- _HOW TO COMPLETE THIS TASK_:
How many lines in the entries below include the string "event"? Answer with the number only.

[Stored data entries]

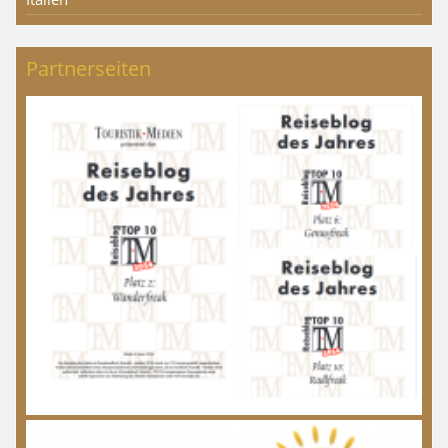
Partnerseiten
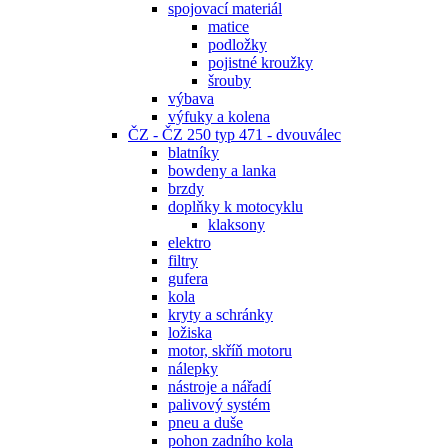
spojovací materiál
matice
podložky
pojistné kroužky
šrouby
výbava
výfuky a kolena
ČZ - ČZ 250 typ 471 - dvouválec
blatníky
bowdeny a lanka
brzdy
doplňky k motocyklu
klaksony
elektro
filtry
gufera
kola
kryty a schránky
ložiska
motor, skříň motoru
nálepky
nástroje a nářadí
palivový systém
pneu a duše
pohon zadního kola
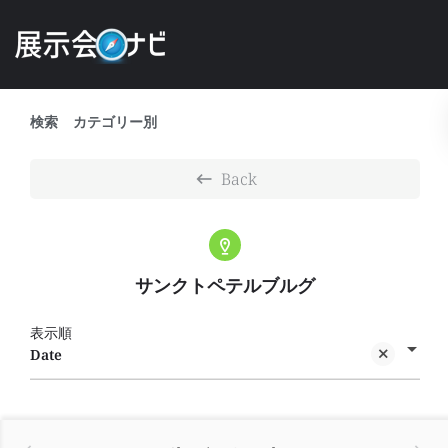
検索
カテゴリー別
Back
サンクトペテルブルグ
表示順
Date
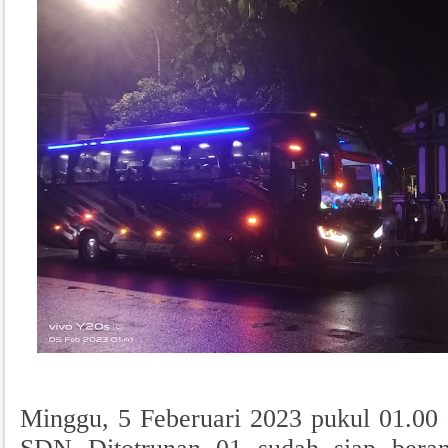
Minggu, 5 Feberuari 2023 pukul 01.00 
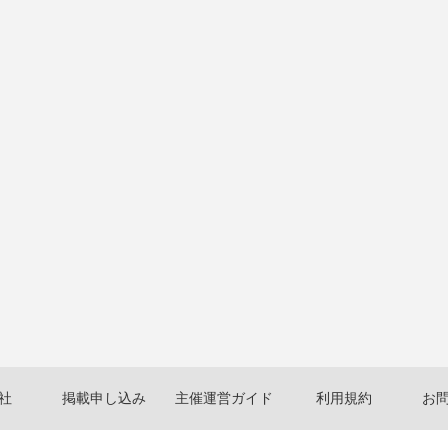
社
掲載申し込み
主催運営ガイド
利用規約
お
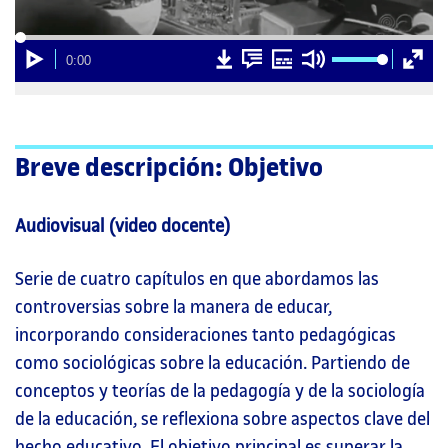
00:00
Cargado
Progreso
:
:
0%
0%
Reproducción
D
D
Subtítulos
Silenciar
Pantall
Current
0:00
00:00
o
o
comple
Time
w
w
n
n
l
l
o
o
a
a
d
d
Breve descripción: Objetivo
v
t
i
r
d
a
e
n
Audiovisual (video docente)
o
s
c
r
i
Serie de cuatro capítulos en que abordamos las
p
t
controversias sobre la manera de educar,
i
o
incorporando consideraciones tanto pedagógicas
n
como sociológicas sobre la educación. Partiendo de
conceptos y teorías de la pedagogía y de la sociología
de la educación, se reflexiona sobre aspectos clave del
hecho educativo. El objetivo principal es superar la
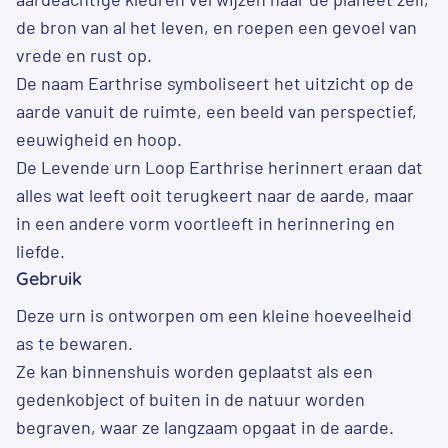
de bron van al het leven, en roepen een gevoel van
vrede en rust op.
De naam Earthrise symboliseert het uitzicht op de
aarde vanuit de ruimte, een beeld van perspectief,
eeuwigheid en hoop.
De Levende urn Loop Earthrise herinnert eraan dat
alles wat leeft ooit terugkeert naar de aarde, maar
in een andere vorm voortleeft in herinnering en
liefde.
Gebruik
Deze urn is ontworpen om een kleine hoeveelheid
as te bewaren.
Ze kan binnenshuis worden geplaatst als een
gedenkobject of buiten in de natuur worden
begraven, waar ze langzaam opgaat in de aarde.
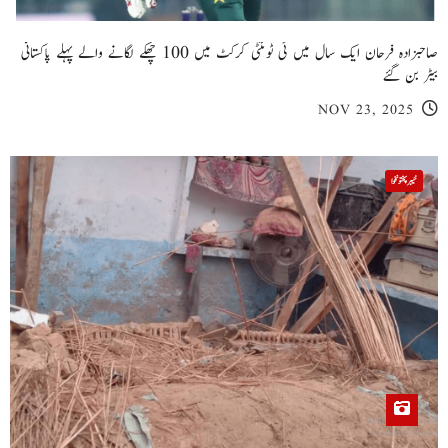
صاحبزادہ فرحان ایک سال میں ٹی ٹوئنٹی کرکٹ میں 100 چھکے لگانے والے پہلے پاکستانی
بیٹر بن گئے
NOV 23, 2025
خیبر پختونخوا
---
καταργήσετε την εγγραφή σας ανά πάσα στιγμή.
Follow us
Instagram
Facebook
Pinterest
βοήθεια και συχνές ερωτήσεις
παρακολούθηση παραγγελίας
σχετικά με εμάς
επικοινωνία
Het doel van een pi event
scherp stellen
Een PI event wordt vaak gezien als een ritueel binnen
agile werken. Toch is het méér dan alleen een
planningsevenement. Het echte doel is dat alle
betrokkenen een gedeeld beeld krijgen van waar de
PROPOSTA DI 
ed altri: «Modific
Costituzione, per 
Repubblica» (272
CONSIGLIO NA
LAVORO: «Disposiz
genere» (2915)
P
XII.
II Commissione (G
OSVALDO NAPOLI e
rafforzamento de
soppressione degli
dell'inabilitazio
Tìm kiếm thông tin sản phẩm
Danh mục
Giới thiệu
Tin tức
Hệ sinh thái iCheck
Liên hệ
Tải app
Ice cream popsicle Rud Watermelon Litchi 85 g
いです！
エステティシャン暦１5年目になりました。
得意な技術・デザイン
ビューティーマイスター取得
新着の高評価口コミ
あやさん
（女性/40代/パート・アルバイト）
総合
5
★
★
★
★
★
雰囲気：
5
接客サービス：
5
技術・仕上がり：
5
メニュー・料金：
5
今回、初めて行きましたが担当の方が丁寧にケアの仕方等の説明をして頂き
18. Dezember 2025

- _TASK OUTPUT_:
2